**EXTRAIT DU TEXTE**
----
Analyse

Etats-Unis vs Corée du Nord : l’escalade infernale

Engagés dans une surenchère verbale depuis plusieurs mois, Washington et Pyongyang ont atteint un nouveau sommet dans la provocation. Après une énième menace de tir de missile, Trump a riposté en promettant «le feu et la colère» à son rival.
par Arnaud Vaulerin
publié le 9 août 2017 à 20h36

L'escalade est bien là. A commencer par la rhétorique. Dans un registre apocalyptique et martial que ne renierait nullement la Corée du Nord, Donald Trump a promis le «feu et la colère», mardi soir, au régime de Kim Jong-un. Et la machine à provocations et tensions est repartie de plus belle entre Washington et Pyongyang. La crainte d'un embrasement de la péninsule a refait surface. Par sa violence inédite, la sortie enflammée de Trump ne manque pas d'étonner chez le président de la première puissance militaire de la planète.
----
**LIGNES DE DONNÉES**
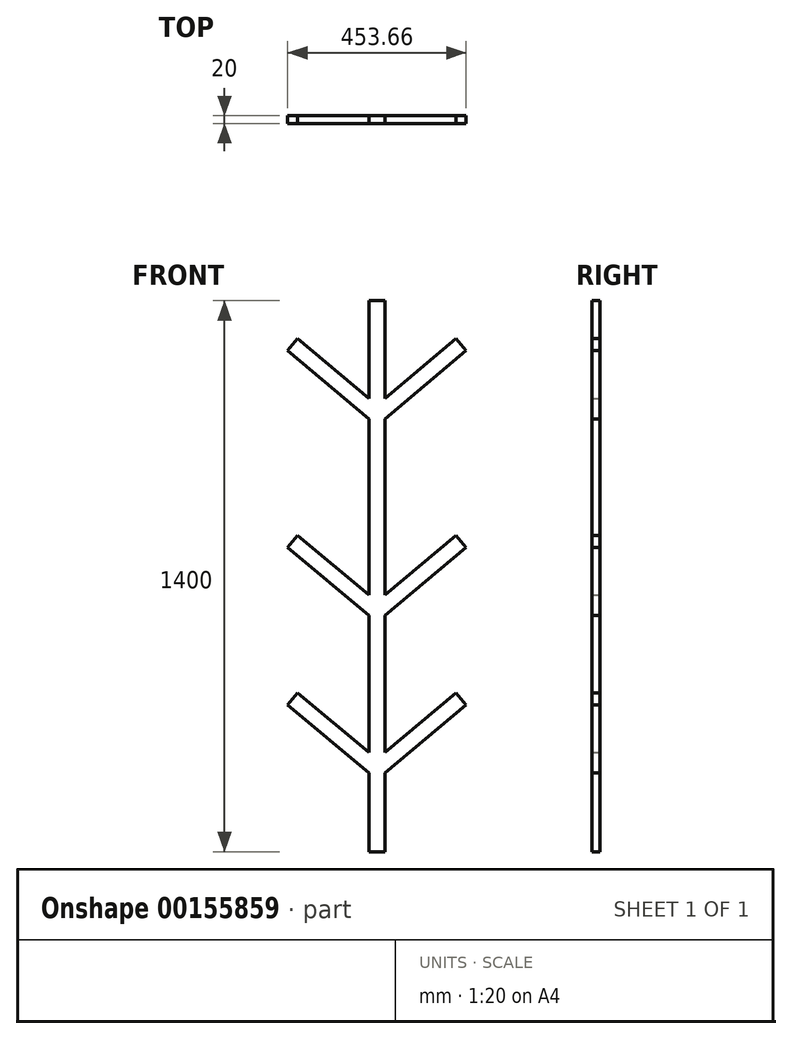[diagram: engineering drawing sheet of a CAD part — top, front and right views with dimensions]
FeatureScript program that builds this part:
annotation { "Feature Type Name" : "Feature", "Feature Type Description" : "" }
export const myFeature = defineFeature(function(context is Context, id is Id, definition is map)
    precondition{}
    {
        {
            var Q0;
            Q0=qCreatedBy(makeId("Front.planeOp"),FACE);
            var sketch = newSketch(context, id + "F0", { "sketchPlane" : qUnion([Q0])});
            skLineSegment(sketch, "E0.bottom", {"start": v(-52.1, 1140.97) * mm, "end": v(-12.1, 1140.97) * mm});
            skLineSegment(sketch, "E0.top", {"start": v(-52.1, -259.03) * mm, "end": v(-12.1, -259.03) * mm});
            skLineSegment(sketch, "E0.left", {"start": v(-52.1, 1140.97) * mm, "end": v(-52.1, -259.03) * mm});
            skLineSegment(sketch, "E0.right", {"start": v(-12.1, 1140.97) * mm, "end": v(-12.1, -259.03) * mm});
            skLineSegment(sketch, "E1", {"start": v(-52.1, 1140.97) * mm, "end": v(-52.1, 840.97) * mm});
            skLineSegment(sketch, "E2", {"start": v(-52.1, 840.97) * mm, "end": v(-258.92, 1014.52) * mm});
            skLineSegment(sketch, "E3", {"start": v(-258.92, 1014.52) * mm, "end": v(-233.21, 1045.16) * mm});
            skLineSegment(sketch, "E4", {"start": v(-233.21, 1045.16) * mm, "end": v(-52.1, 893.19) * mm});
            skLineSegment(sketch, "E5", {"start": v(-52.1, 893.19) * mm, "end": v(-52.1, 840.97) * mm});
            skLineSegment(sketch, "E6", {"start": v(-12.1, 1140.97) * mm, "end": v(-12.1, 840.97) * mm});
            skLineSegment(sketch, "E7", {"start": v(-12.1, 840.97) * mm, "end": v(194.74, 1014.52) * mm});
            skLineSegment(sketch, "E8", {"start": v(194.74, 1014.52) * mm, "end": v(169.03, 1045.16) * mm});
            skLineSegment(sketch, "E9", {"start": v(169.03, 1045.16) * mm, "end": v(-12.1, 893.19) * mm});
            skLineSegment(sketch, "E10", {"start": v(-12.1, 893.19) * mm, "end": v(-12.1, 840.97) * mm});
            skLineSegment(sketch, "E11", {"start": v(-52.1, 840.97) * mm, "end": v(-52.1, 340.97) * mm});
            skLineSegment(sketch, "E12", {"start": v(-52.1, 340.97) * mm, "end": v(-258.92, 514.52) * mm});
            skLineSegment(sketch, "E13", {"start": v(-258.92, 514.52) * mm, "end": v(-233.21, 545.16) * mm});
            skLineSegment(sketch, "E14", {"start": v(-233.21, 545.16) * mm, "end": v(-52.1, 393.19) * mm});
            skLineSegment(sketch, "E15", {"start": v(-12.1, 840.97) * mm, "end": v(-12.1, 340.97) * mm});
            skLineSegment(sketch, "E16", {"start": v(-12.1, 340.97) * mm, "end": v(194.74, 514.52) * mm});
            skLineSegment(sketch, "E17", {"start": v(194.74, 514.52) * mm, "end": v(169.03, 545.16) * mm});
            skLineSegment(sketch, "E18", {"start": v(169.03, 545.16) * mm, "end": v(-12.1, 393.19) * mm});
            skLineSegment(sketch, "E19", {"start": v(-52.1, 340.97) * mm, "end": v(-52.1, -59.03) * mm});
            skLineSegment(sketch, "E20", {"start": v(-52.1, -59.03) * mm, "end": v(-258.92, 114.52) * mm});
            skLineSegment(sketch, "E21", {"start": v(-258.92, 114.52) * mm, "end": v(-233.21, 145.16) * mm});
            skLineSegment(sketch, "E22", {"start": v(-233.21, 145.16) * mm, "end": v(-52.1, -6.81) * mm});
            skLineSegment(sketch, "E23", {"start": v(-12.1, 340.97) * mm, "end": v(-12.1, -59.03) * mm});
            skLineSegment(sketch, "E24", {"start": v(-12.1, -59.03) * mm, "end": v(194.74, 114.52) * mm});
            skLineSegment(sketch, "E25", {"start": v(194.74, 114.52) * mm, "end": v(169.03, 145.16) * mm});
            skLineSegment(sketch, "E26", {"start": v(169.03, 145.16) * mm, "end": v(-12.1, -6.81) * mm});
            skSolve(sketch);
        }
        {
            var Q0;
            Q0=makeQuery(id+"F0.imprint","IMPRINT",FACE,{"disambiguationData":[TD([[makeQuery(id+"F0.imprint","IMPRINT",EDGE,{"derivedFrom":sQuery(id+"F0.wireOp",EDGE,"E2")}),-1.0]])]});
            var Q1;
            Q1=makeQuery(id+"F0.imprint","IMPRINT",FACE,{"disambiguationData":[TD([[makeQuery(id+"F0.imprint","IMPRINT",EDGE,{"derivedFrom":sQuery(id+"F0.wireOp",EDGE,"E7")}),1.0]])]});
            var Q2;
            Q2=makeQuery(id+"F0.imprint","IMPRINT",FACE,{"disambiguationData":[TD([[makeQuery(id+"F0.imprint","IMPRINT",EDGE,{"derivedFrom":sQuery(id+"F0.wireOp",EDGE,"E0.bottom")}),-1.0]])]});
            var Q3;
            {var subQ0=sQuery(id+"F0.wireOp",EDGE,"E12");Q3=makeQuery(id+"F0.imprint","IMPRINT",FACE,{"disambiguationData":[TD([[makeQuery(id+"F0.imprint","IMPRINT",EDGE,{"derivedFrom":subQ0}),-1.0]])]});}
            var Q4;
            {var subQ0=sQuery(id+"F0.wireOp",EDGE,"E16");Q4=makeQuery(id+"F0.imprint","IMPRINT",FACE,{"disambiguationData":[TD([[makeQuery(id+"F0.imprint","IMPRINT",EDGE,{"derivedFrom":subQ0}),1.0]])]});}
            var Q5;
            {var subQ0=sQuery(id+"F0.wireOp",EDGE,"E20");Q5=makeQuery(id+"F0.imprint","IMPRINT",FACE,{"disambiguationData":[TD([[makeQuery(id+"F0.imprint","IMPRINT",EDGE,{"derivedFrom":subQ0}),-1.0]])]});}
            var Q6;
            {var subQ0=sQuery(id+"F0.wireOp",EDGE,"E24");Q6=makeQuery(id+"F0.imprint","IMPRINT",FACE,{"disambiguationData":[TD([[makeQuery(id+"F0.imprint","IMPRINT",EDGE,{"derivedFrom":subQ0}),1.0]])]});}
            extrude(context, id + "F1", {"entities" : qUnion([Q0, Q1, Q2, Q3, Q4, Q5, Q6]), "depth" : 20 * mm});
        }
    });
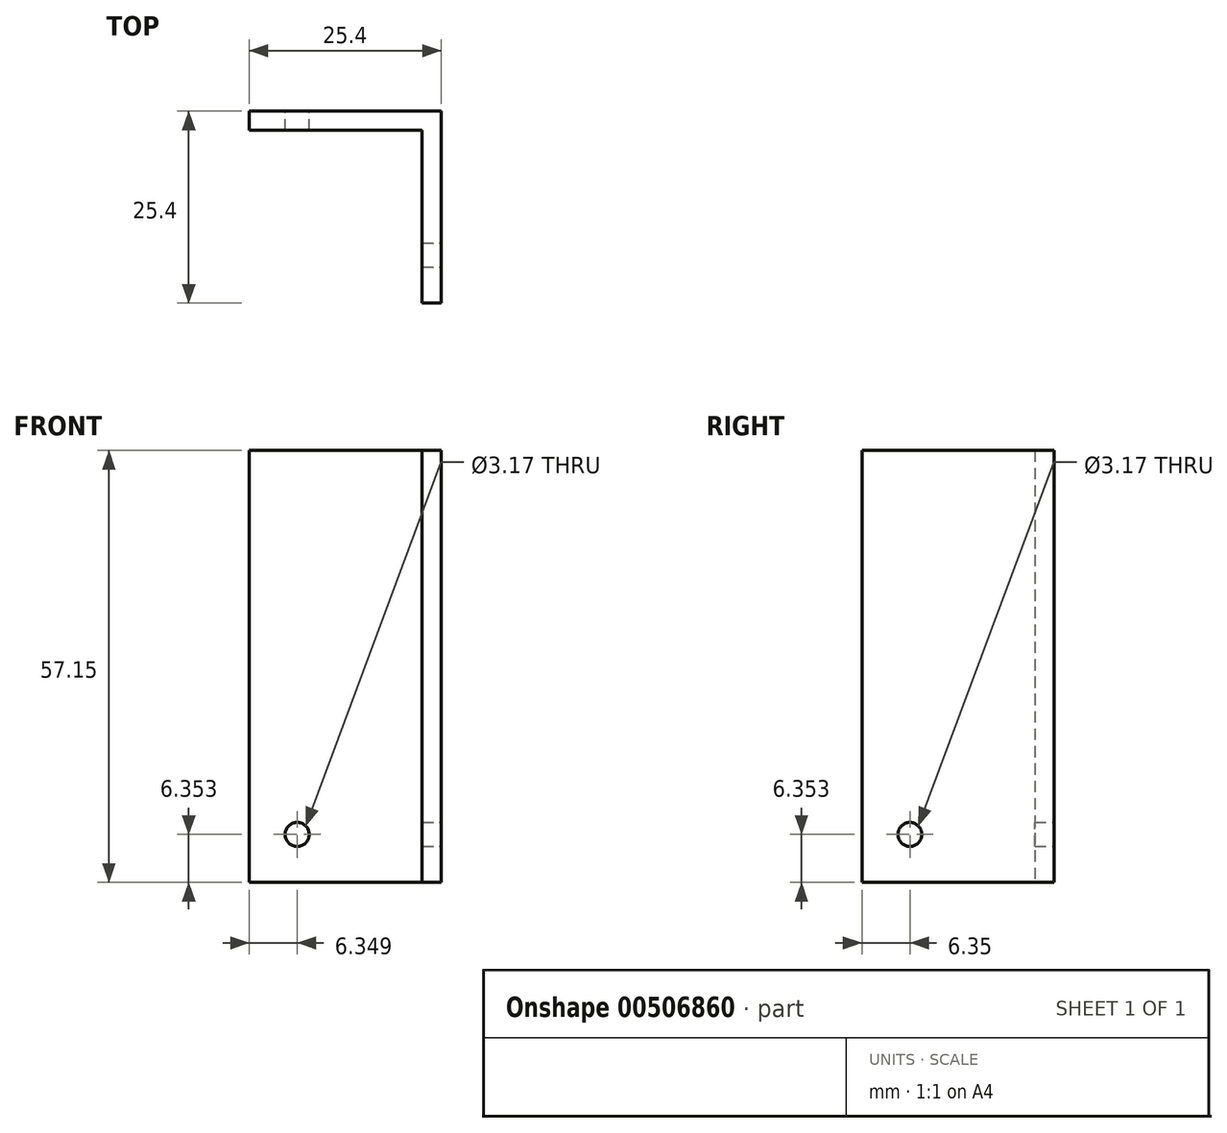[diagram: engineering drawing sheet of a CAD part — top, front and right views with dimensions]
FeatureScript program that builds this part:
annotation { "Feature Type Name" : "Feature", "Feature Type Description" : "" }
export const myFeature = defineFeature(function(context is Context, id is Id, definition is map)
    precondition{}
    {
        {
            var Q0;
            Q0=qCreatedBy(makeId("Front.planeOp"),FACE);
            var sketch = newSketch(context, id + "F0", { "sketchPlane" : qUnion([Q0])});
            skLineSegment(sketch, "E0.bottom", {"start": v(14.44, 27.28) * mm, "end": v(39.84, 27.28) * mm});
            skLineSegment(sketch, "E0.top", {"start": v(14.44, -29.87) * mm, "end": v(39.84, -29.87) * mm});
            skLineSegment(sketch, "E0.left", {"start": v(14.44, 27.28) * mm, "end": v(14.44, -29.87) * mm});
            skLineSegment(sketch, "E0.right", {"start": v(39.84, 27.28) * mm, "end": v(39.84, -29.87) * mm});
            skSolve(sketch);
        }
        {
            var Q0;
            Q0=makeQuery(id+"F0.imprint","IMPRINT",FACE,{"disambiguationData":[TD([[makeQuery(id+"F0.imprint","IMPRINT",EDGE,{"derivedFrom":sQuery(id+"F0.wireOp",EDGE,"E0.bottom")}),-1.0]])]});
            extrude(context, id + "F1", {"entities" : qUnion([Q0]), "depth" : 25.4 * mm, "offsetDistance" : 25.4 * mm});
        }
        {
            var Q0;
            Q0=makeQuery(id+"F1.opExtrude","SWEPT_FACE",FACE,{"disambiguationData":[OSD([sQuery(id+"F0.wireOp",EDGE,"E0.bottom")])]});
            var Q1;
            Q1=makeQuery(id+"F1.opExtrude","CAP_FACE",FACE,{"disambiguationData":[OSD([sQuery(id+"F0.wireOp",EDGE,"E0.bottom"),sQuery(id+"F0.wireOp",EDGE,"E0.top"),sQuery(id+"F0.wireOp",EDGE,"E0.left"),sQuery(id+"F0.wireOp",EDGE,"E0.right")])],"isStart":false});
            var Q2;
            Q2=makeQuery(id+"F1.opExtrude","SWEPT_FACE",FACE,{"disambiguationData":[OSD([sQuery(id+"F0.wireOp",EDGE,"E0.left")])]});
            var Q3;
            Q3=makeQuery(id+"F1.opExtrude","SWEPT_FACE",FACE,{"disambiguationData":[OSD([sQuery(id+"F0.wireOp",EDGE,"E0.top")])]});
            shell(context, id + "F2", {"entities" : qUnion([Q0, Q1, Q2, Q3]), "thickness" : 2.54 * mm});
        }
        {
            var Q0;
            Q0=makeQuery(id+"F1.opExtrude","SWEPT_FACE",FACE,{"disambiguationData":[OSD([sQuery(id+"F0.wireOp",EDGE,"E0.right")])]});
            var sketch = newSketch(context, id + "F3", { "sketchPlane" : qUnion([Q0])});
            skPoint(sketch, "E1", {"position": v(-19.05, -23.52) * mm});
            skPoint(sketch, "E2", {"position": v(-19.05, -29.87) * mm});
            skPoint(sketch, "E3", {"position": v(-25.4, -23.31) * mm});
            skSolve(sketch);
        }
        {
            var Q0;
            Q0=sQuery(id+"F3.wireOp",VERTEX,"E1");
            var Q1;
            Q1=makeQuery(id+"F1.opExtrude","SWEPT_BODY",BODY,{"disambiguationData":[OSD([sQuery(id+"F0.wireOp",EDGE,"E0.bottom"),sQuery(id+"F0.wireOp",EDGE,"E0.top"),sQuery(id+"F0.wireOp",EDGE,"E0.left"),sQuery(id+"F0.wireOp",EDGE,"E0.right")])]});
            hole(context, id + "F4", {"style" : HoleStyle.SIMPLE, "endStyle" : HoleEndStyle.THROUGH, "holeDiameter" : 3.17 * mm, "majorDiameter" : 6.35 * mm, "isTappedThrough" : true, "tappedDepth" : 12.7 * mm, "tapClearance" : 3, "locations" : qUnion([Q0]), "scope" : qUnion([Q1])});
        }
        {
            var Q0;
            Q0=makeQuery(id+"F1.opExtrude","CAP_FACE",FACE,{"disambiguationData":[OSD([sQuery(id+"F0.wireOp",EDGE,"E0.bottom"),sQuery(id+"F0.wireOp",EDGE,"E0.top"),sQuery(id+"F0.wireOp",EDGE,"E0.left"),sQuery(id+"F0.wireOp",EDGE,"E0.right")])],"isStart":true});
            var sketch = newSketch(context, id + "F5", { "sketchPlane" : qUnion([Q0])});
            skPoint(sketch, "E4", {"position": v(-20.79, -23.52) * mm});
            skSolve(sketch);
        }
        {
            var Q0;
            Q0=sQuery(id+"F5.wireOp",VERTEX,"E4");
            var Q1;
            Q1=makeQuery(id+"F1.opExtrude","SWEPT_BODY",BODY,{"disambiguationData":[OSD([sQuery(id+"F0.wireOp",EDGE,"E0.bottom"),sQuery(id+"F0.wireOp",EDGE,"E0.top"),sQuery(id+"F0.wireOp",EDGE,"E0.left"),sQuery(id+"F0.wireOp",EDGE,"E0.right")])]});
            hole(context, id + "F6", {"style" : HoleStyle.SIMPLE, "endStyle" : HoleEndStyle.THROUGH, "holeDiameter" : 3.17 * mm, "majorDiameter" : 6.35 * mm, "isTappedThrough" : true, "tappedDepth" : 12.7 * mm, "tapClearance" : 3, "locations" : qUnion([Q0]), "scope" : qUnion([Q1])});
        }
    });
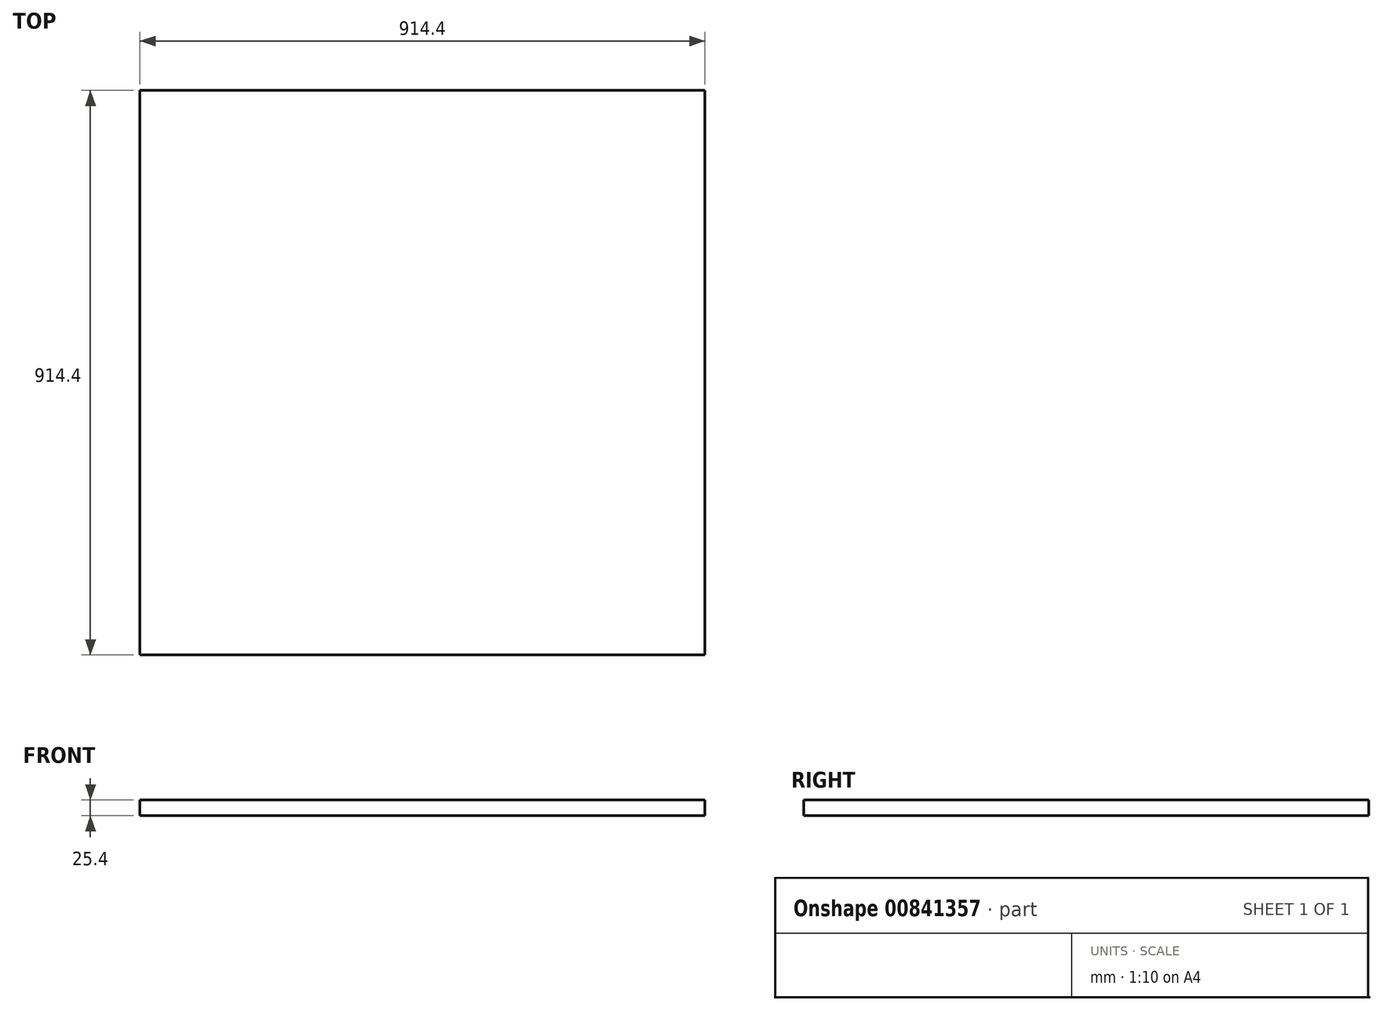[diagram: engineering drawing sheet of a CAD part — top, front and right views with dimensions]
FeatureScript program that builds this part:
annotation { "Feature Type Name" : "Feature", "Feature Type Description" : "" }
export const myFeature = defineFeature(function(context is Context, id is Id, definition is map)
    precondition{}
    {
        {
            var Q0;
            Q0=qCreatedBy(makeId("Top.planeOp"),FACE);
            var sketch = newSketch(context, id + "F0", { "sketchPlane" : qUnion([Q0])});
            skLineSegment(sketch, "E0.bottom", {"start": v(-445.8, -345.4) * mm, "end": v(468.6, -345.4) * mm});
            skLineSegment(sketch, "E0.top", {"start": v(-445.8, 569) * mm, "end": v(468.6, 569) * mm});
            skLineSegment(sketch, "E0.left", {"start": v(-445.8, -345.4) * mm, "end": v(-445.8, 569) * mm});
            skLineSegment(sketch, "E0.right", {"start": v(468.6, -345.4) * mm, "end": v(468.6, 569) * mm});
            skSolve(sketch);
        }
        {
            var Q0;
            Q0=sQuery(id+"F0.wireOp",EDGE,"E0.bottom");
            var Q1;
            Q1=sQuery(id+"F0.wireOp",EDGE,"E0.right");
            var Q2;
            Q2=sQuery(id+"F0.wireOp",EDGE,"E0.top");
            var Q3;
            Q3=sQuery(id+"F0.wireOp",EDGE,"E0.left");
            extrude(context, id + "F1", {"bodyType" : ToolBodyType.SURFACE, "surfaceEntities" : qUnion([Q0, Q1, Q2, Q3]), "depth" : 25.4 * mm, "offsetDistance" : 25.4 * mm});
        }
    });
----
**TÂCHE À RÉALISER**
Reprenez l'article sur l'escalade entre Washington et Pyongyang à la suite de sa dernière phrase et prolongez-le.

**RÉSULTAT**
«La Corée du Nord ferait mieux de ne plus proférer de menaces envers les Etats-Unis», a grondé le président américain depuis son golf de Bedminster, dans le New Jersey, où il passe des vacances. Si elles devaient continuer, les menaces «se heurteront au feu et à la colère, comme le monde ne l'a jamais vu jusqu'ici». Jamais en reste dans la surenchère belliqueuse, Pyongyang a rétorqué en menaçant de frapper l'île de Guam dans le Pacifique, où sont basés quelque 6 000 GI. Puis, un tweet en bandoulière, le soldat Trump est remonté au front mercredi pour bomber le torse avec l'arsenal nucléaire américain : «Il est maintenant plus fort et plus puissant que jamais. Espérons que nous n'aurons jamais à utiliser cette force, mais il n'y aura jamais un moment où nous ne serons pas la nation la plus puissante du monde !» Son ministre de la Défense, James Mattis, en a remis une couche mercredi soir, sommant la Corée du Nord «d'arrêter de s'isoler et d'arrêter sa course aux armes nucléaires», qui mènerait «à la fin de son régime et à la destruction de son peuple».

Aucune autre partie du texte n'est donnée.